Transcribed page contents ->
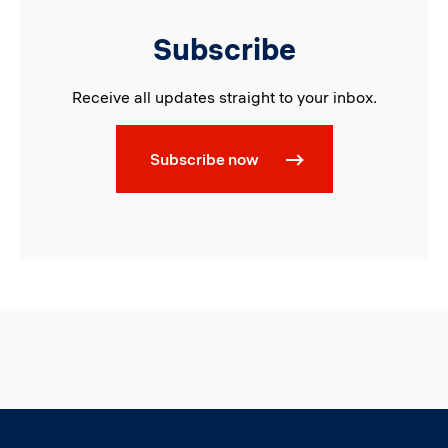
Subscribe
Receive all updates straight to your inbox.
Subscribe now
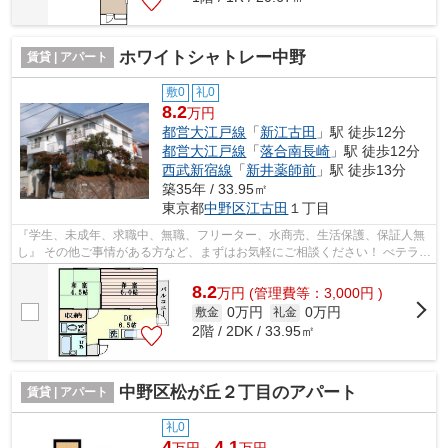
ホワイトシャトレー中野
賃貸 | アパート
敷0
礼0
8.2
万円
都営大江戸線
「
新江古田
」駅 徒歩12分
都営大江戸線
「
落合南長崎
」駅 徒歩12分
西武新宿線
「
新井薬師前
」駅 徒歩13分
築35年 / 33.95㎡
東京都
中野区
江古田
１丁目
『学生、未成年、求職中、無職、フリーター、水商売、生活保護、保証人無
し』 その他ご事情がある方など、まずはお気軽にご相談ください！ べテラン
スタッフが対応致しますのでご希望...
8.2
万
円
(管理費等：3,000円 )
0万円
0万円
敷金
礼金
2階 / 2DK / 33.95㎡
中野区松が丘２丁目のアパート
賃貸 | アパート
礼0
4
4.1
万円～
万円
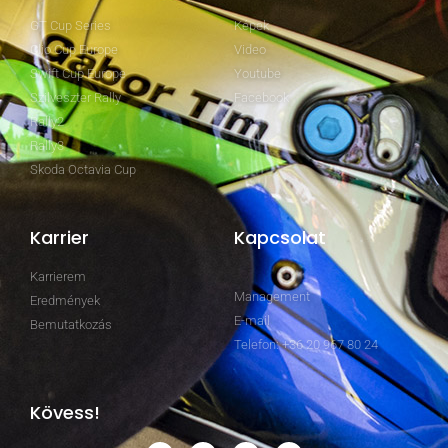
GT Cup Series
Képek
Clio Cup Europe
Video
Swift Cup Europe
Youtube
Szilveszter Rally
Facebook
Rally2
Rally3
Skoda Octavia Cup
Karrier
Kapcsolat
Karrierem
Management
Eredmények
E-mail
Bemutatkozás
Telefon: +36 20 967 80 24
Kövess!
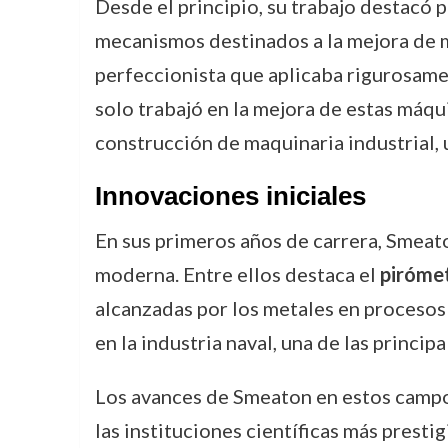
Desde el principio, su trabajo destacó p
mecanismos destinados a la mejora de mo
perfeccionista que aplicaba rigurosamen
solo trabajó en la mejora de estas máq
construcción de maquinaria industrial,
Innovaciones iniciales
En sus primeros años de carrera, Smeat
moderna. Entre ellos destaca el
piróme
alcanzadas por los metales en procesos
en la industria naval, una de las princ
Los avances de Smeaton en estos campo
las instituciones científicas más prestig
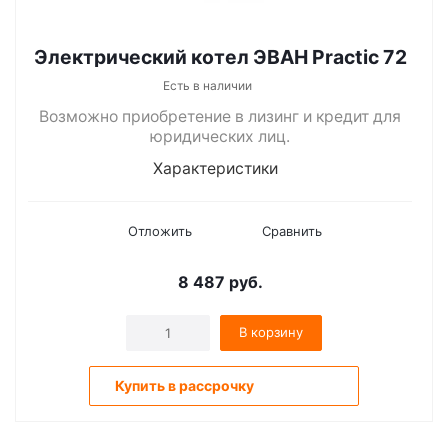
Электрический котел ЭВАН Practic 72
Есть в наличии
Возможно приобретение в лизинг и кредит для
юридических лиц.
Характеристики
Отложить
Сравнить
8 487
руб.
В корзину
Купить в рассрочку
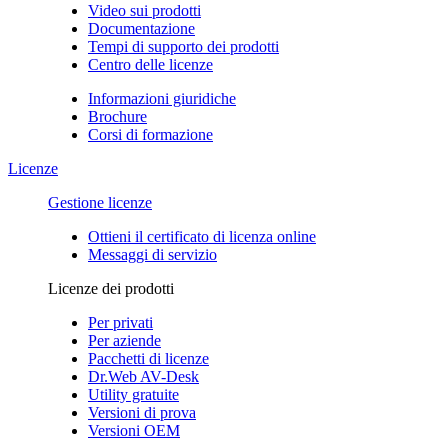
Video sui prodotti
Documentazione
Tempi di supporto dei prodotti
Centro delle licenze
Informazioni giuridiche
Brochure
Corsi di formazione
Licenze
Gestione licenze
Ottieni il certificato di licenza online
Messaggi di servizio
Licenze dei prodotti
Per privati
Per aziende
Pacchetti di licenze
Dr.Web AV-Desk
Utility gratuite
Versioni di prova
Versioni OEM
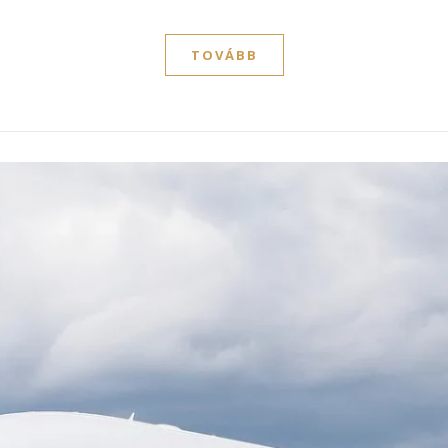
TOVÁBB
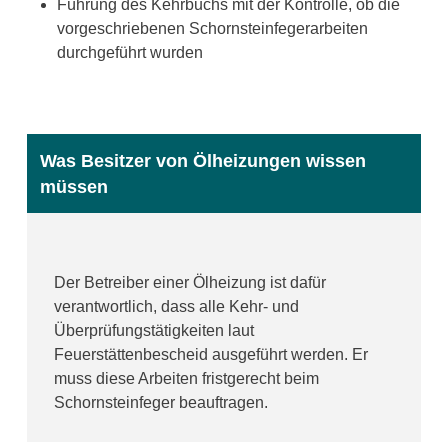
Führung des Kehrbuchs mit der Kontrolle, ob die
vorgeschriebenen Schornsteinfegerarbeiten
durchgeführt wurden
Was Besitzer von Ölheizungen wissen
müssen
Der Betreiber einer Ölheizung ist dafür
verantwortlich, dass alle Kehr- und
Überprüfungstätigkeiten laut
Feuerstättenbescheid ausgeführt werden. Er
muss diese Arbeiten fristgerecht beim
Schornsteinfeger beauftragen.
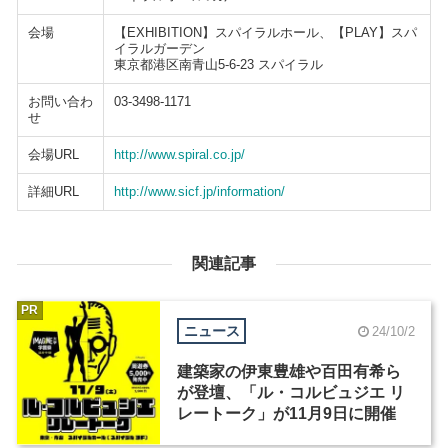
会場
【EXHIBITION】スパイラルホール、【PLAY】スパ
イラルガーデン
東京都港区南青山5-6-23 スパイラル
お問い合わ
03-3498-1171
せ
会場URL
http://www.spiral.co.jp/
詳細URL
http://www.sicf.jp/information/
関連記事
PR
ニュース
24/10/2
建築家の伊東豊雄や百田有希ら
が登壇、「ル・コルビュジエ リ
レートーク」が11月9日に開催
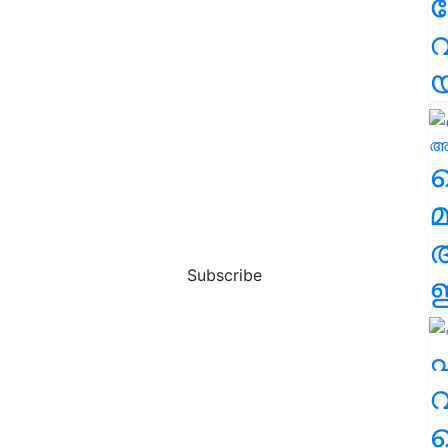
വ
വ
മ
Subscribe
ഈ
എ
വ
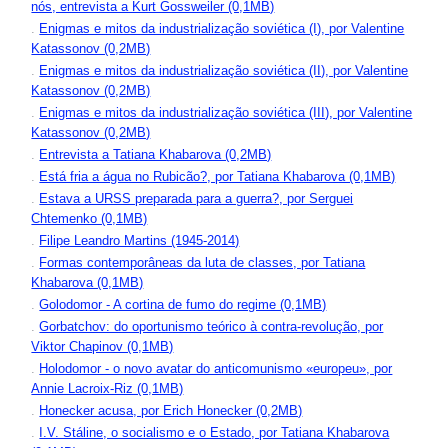
nós, entrevista a Kurt Gossweiler (0,1MB)
.
Enigmas e mitos da industrialização soviética (I), por Valentine
Katassonov (0,2MB)
.
Enigmas e mitos da industrialização soviética (II), por Valentine
Katassonov (0,2MB)
.
Enigmas e mitos da industrialização soviética (III), por Valentine
Katassonov (0,2MB)
.
Entrevista a Tatiana Khabarova (0,2MB)
.
Está fria a água no Rubicão?, por Tatiana Khabarova (0,1MB)
.
Estava a URSS preparada para a guerra?, por Serguei
Chtemenko (0,1MB)
.
Filipe Leandro Martins (1945-2014)
.
Formas contemporâneas da luta de classes, por Tatiana
Khabarova (0,1MB)
.
Golodomor - A cortina de fumo do regime (0,1MB)
.
Gorbatchov: do oportunismo teórico à contra-revolução, por
Viktor Chapinov (0,1MB)
.
Holodomor - o novo avatar do anticomunismo «europeu», por
Annie Lacroix-Riz (0,1MB)
.
Honecker acusa, por Erich Honecker (0,2MB)
.
I.V. Stáline, o socialismo e o Estado, por Tatiana Khabarova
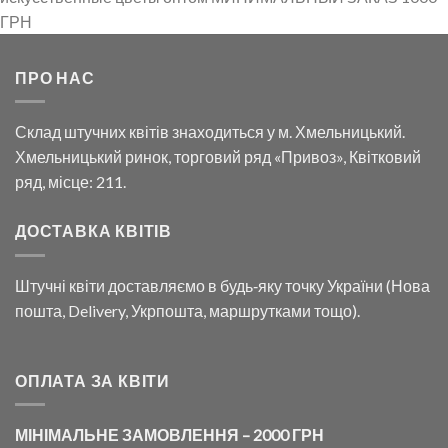
ГРН
ПРО НАС
Склад штучних квітів знаходиться у м. Хмельницький.
Хмельницький ринок, торговий ряд «Привоз», Квітковий
ряд, місце: 211.
ДОСТАВКА КВІТІВ
Штучні квіти доставляємо в будь‑яку точку України (Нова
пошта, Delivery, Укрпошта, маршрутками тощо).
ОПЛАТА ЗА КВІТИ
МІНІМАЛЬНЕ ЗАМОВЛЕННЯ – 2000 ГРН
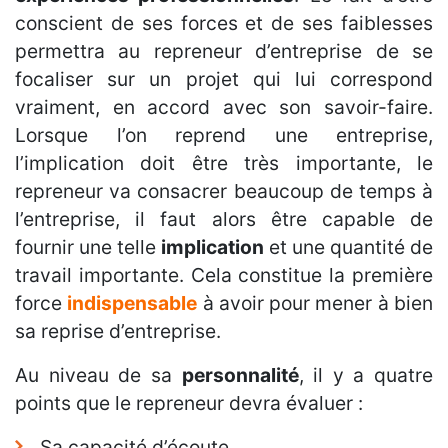
conscient de ses forces et de ses faiblesses
permettra au repreneur d’entreprise de se
focaliser sur un projet qui lui correspond
vraiment, en accord avec son savoir-faire.
Lorsque l’on reprend une entreprise,
l’implication doit être très importante, le
repreneur va consacrer beaucoup de temps à
l’entreprise, il faut alors être capable de
fournir une telle
implication
et une quantité de
travail importante. Cela constitue la première
force
indispensable
à avoir pour mener à bien
sa reprise d’entreprise.
Au niveau de sa
personnalité
, il y a quatre
points que le repreneur devra évaluer :
Sa capacité d’écoute.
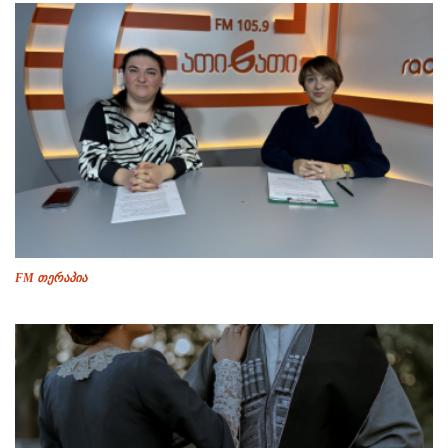
FM თერაპია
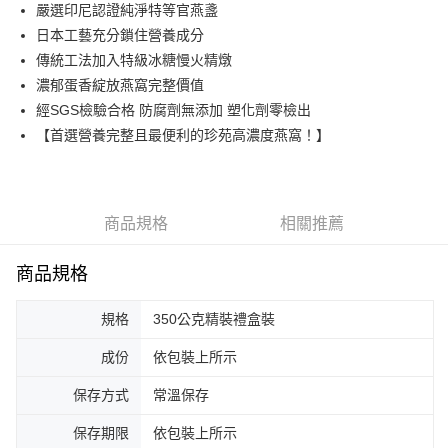
街口支付
嚴選印尼認證純淨特等官燕盞
日本工藝充分鎖住營養成分
悠遊付
傳統工法加入特級冰糖慢火精燉
ATM付款
濃郁蛋香綻放燕窩完整價值
經SGS檢驗合格 防腐劑無添加 塑化劑零檢出
運送方式
【首選營養完整且最便利的珍苑高濃度燕窩！】
宅配
每筆NT$160，滿NT$900(含以上)免運費
商品規格
相關推薦
商品規格
規格
350公克精裝禮盒裝
成份
依包裝上所示
保存方式
常溫保存
保存期限
依包裝上所示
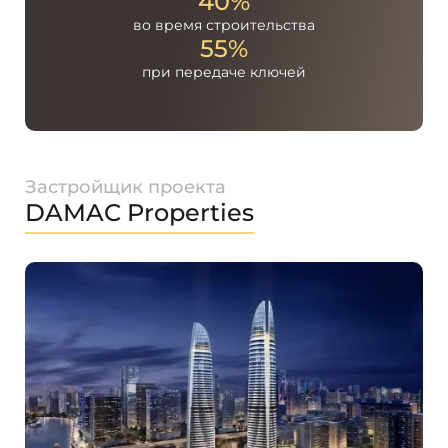
40%
во время
строительства
55%
при передаче
ключей
Застройщик проекта
DAMAC Properties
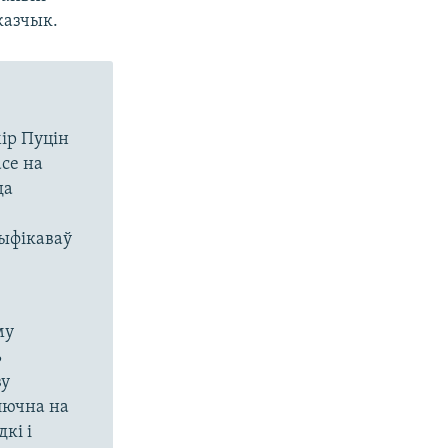
казчык.
мір Пуцін
се на
да
тыфікаваў
му
ь
ву
лючна на
кі і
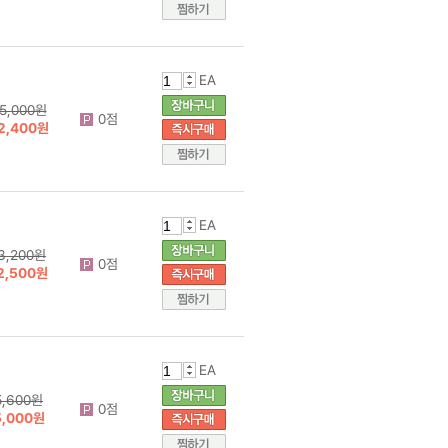
EA
5,000원
0점
2,400원
EA
3,200원
0점
2,500원
EA
5,600원
0점
5,000원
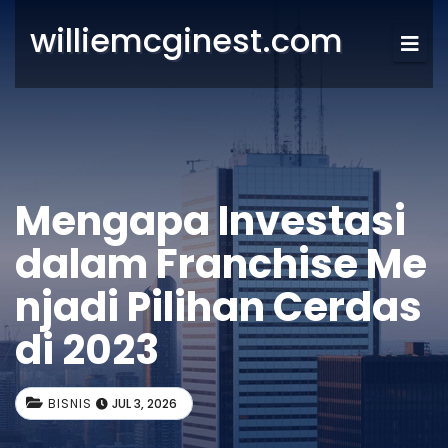
williemcginest.com
Mengapa Investasi
dalam Franchise Me
njadi Pilihan Cerdas
di 2023
BISNIS
JUL 3, 2026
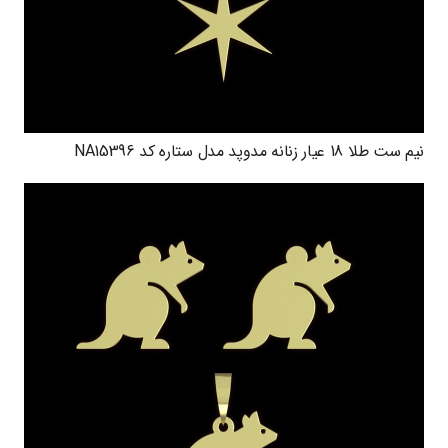
نیم ست طلا 18 عیار زنانه مدوپد مدل ستاره کد NA15396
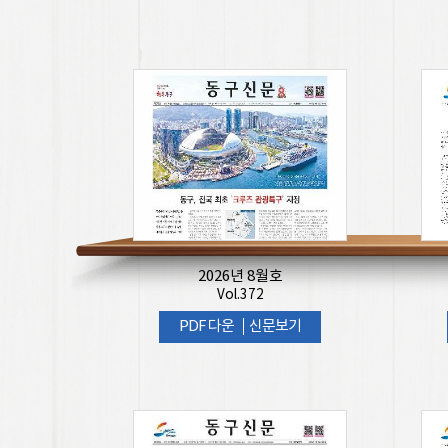
2026년 8월호
Vol.372
PDF 다운
신문보기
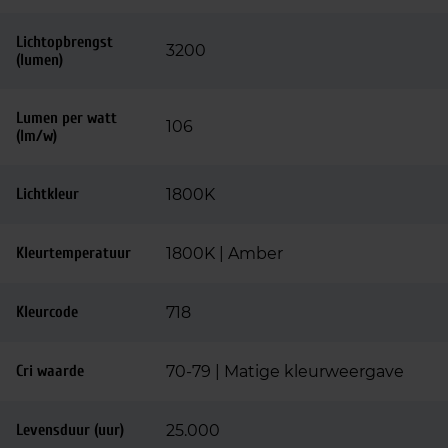
Lichtopbrengst
3200
(lumen)
Lumen per watt
106
(lm/w)
Lichtkleur
1800K
Kleurtemperatuur
1800K | Amber
Kleurcode
718
Cri waarde
70-79 | Matige kleurweergave
Levensduur (uur)
25.000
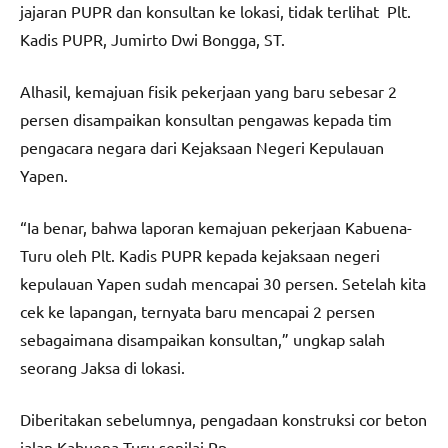
jajaran PUPR dan konsultan ke lokasi, tidak terlihat Plt.
Kadis PUPR, Jumirto Dwi Bongga, ST.
Alhasil, kemajuan fisik pekerjaan yang baru sebesar 2
persen disampaikan konsultan pengawas kepada tim
pengacara negara dari Kejaksaan Negeri Kepulauan
Yapen.
“Ia benar, bahwa laporan kemajuan pekerjaan Kabuena-
Turu oleh Plt. Kadis PUPR kepada kejaksaan negeri
kepulauan Yapen sudah mencapai 30 persen. Setelah kita
cek ke lapangan, ternyata baru mencapai 2 persen
sebagaimana disampaikan konsultan,” ungkap salah
seorang Jaksa di lokasi.
Diberitakan sebelumnya, pengadaan konstruksi cor beton
jalan Kabuena-Turu senilai Rp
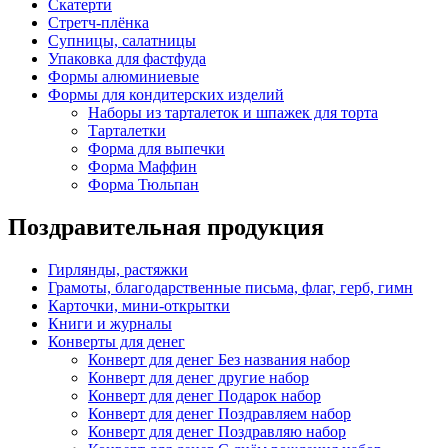
Скатерти
Стретч-плёнка
Супницы, салатницы
Упаковка для фастфуда
Формы алюминиевые
Формы для кондитерских изделий
Наборы из тарталеток и шпажек для торта
Тарталетки
Форма для выпечки
Форма Маффин
Форма Тюльпан
Поздравительная продукция
Гирлянды, растяжки
Грамоты, благодарственные письма, флаг, герб, гимн
Карточки, мини-открытки
Книги и журналы
Конверты для денег
Конверт для денег Без названия набор
Конверт для денег другие набор
Конверт для денег Подарок набор
Конверт для денег Поздравляем набор
Конверт для денег Поздравляю набор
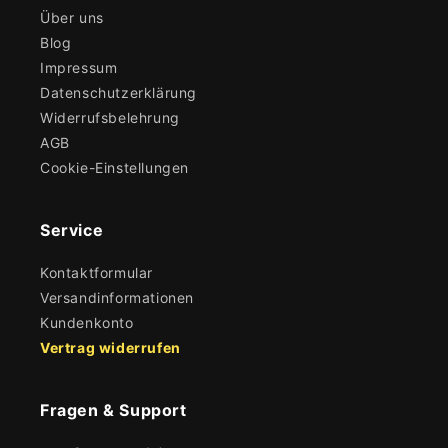
Über uns
Blog
Impressum
Datenschutzerklärung
Widerrufsbelehrung
AGB
Cookie-Einstellungen
Service
Kontaktformular
Versandinformationen
Kundenkonto
Vertrag widerrufen
Fragen & Support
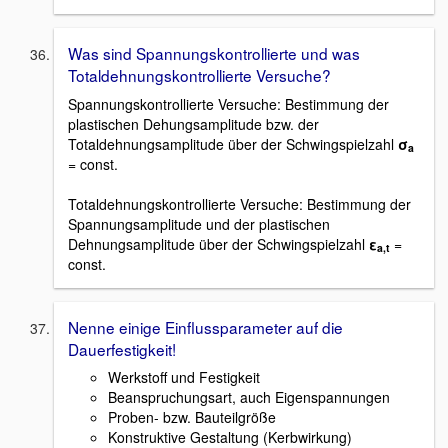
Was sind Spannungskontrollierte und was
Totaldehnungskontrollierte Versuche?
Spannungskontrollierte Versuche: Bestimmung der
plastischen Dehungsamplitude bzw. der
Totaldehnungsamplitude über der Schwingspielzahl
σ
a
= const.
Totaldehnungskontrollierte Versuche: Bestimmung der
Spannungsamplitude und der plastischen
Dehnungsamplitude über der Schwingspielzahl
ε
=
a,t
const.
Nenne einige Einflussparameter auf die
Dauerfestigkeit!
Werkstoff und Festigkeit
Beanspruchungsart, auch Eigenspannungen
Proben- bzw. Bauteilgröße
Konstruktive Gestaltung (Kerbwirkung)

AIM OF THE EXERCISE -> Given the entries above, transcribe exactly the lines from the one holding "每筆NT$160，滿NT$900(含以上)免運費" through the one holding "seorang Jaksa di lokasi."; pictures do not belong in the transcription.

OUTPUT OF THE TASK ->
每筆NT$160，滿NT$900(含以上)免運費
商品規格
相關推薦
商品規格
規格
350公克精裝禮盒裝
成份
依包裝上所示
保存方式
常溫保存
保存期限
依包裝上所示
40%
во время
строительства
55%
при передаче
ключей
Застройщик проекта
DAMAC Properties
казчык.
мір Пуцін
се на
да
тыфікаваў
му
ь
ву
лючна на
кі і
EA
5,000원
0점
2,400원
EA
3,200원
0점
2,500원
EA
5,600원
0점
5,000원
williemcginest.com
Mengapa Investasi
dalam Franchise Me
njadi Pilihan Cerdas
di 2023
BISNIS
JUL 3, 2026
نیم ست طلا 18 عیار زنانه مدوپد مدل ستاره کد NA15396
2026년 8월호
Vol.372
PDF 다운
신문보기
Lichtopbrengst
3200
(lumen)
Lumen per watt
106
(lm/w)
Lichtkleur
1800K
Kleurtemperatuur
1800K | Amber
Kleurcode
718
Cri waarde
70-79 | Matige kleurweergave
Levensduur (uur)
25.000
jajaran PUPR dan konsultan ke lokasi, tidak terlihat Plt.
Kadis PUPR, Jumirto Dwi Bongga, ST.
Alhasil, kemajuan fisik pekerjaan yang baru sebesar 2
persen disampaikan konsultan pengawas kepada tim
pengacara negara dari Kejaksaan Negeri Kepulauan
Yapen.
“Ia benar, bahwa laporan kemajuan pekerjaan Kabuena-
Turu oleh Plt. Kadis PUPR kepada kejaksaan negeri
kepulauan Yapen sudah mencapai 30 persen. Setelah kita
cek ke lapangan, ternyata baru mencapai 2 persen
sebagaimana disampaikan konsultan,” ungkap salah
seorang Jaksa di lokasi.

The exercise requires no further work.